**Description of the task**:
Give back the entries that follow exactly as written. Any picture gets left out.

**Image comparison data**:
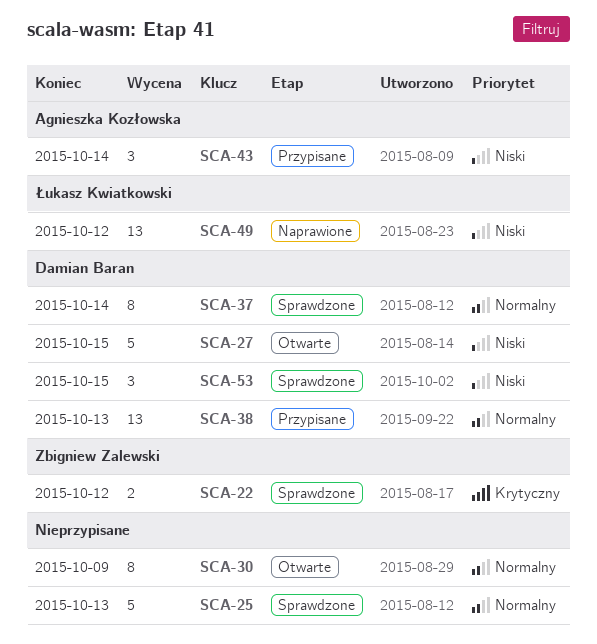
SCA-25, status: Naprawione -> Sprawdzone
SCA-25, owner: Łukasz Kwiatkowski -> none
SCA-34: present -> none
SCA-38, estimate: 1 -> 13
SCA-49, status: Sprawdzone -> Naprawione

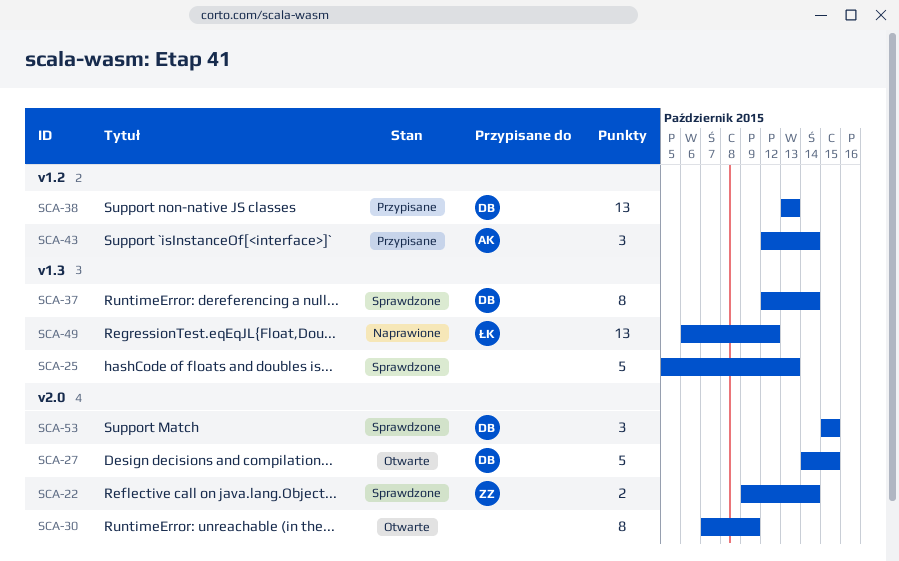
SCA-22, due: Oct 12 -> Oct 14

**Answer for the task**:
SCA-25, status: Naprawione -> Sprawdzone
SCA-25, owner: Łukasz Kwiatkowski -> none
SCA-34: present -> none
SCA-38, estimate: 1 -> 13
SCA-49, status: Sprawdzone -> Naprawione

SCA-22, due: Oct 12 -> Oct 14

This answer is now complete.